## TEXTE DONNÉ

En accord avec la Constitution, le Premier ministre nomme les 24 juges et les 22 magistrats de l’île, le procureur général et le chef des services secrets. Il choisit le chef de la police et a aussi le pouvoir de révoquer. Le Premier ministre travailliste en poste depuis 2013, Joseph Muscat, a profité de ces prérogatives pour procéder à «une série de nominations judiciaires controversées». Comme l’a montré un rapport du Conseil de l’Europe daté de juin qui se penche sur l’affaire Caruana Galizia, Muscat a ainsi nommé «un ancien chef adjoint du Parti travailliste, un ancien député travailliste, trois anciens candidats travaillistes, le chef de cabinet d’un ministre travailliste, le mari d’une députée travailliste…» La liste est longue et ces exemples n’en sont qu’une fraction.

Système de fonctionnement népotique de l’Etat maltais

Ces nominations mettaient déjà en doute la capacité du système judiciaire maltais à traiter avec équité des affaires politiquement sensibles. Elles ont été complétées en avril par la promotion au poste de juge d’un magistrat qui avait rejeté l’ouverture d’une enquête sur la société offshore 17 Black. Une société dont Yorgen Fenech est le propriétaire et qui aurait servi à payer des rétrocommissions à deux des hauts responsables politiques forcés à la démission le 26 novembre.

## DONNÉES FOURNIES
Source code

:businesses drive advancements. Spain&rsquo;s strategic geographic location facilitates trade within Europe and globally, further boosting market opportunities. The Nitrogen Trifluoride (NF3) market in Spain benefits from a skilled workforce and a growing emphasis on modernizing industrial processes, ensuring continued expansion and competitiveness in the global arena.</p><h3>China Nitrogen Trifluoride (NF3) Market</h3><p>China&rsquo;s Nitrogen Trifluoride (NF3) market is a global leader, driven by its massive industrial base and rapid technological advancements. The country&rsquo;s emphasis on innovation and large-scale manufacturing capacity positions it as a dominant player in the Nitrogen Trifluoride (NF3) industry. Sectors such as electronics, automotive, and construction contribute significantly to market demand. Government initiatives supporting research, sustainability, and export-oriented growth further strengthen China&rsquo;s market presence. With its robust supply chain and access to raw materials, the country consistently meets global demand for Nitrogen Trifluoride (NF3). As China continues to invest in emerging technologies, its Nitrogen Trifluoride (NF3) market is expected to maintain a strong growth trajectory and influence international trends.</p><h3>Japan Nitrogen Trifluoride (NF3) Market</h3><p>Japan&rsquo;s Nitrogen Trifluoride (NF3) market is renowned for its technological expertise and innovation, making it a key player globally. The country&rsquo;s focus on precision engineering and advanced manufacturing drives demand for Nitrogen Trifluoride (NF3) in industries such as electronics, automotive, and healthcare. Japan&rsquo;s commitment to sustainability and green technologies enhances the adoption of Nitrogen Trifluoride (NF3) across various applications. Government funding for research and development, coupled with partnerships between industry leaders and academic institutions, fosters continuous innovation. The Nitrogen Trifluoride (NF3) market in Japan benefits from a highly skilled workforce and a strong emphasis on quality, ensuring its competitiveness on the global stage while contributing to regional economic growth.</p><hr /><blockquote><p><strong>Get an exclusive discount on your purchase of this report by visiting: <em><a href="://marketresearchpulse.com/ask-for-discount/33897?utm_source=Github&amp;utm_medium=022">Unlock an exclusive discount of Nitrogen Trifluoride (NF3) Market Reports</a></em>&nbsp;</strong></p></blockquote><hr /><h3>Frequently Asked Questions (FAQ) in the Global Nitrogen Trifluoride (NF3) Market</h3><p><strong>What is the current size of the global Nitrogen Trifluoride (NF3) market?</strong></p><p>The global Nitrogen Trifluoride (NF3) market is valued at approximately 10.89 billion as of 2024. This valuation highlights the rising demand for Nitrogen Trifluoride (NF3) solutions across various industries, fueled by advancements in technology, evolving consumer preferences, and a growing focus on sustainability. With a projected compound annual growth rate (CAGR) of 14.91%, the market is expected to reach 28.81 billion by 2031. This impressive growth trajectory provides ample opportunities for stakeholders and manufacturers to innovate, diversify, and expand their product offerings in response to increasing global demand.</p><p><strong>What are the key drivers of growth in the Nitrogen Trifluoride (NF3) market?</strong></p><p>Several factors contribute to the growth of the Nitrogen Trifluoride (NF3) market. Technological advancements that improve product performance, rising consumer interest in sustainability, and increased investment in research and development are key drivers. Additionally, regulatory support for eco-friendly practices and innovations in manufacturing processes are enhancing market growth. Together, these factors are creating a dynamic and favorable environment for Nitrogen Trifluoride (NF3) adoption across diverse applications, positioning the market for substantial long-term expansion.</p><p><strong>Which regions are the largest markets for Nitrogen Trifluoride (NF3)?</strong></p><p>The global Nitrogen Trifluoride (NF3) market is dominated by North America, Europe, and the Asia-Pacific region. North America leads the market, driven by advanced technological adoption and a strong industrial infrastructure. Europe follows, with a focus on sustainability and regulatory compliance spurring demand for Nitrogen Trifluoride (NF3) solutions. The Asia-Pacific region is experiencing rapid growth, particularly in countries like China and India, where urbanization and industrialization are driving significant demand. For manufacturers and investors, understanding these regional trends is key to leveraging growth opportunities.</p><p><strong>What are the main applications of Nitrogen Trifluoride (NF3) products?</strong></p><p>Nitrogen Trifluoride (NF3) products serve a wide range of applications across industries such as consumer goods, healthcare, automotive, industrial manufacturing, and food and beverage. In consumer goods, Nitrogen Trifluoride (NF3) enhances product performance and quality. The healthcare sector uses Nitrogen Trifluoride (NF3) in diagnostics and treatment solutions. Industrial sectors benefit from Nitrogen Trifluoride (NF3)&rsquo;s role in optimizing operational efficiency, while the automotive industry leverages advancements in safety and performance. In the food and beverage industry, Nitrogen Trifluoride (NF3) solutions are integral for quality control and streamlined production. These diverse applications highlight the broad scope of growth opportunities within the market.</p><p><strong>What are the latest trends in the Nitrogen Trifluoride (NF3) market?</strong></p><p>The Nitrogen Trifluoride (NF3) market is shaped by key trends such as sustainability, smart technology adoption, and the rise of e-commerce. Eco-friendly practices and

## CONSIGNES
• A. Dans le texte sur les nominations judiciaires à Malte, relevez tous les profils de personnes nommées par Muscat que cite le rapport du Conseil de l'Europe.
• B. Prolongez le texte sur les nominations judiciaires à Malte à partir de sa dernière phrase.

## RÉPONSES
• A.
- un ancien chef adjoint du Parti travailliste
- un ancien député travailliste
- trois anciens candidats travaillistes
- le chef de cabinet d'un ministre travailliste
- le mari d'une députée travailliste

• B.
Si le rapport du Conseil de l’Europe décrit largement un système de fonctionnement népotique de l’Etat maltais, où les conflits d’intérêts et la corruption sont légion, les failles du système policier et judiciaire semblent particulièrement nombreuses dans l’enquête sur la mort de Daphne Caruana Galizia. «Le magistrat qui enquêtait sur l’affaire a été promu juge sans en avoir fait la demande [en mai 2018], puis il ne lui a plus été possible de communiquer avec son remplaçant, qui dépend directement du chef de la police nommé par le Premier ministre, pointe notamment Pauline Adès-Mevel, directrice du bureau Europe de Reporters sans frontières. Et d’autres faits assez grossiers se sont répétés.» Les auditions des trois hommes suspectés d’avoir fait exploser la voiture de la journaliste ont été menées avec lenteur, et ils n’ont été inculpés qu’en juillet, plus d’un an et demi après leur arrestation. La police maltaise n’a même pas cherché à avoir accès à l’ordinateur de Daphne Caruana Galizia, pourtant source évidente d’indices.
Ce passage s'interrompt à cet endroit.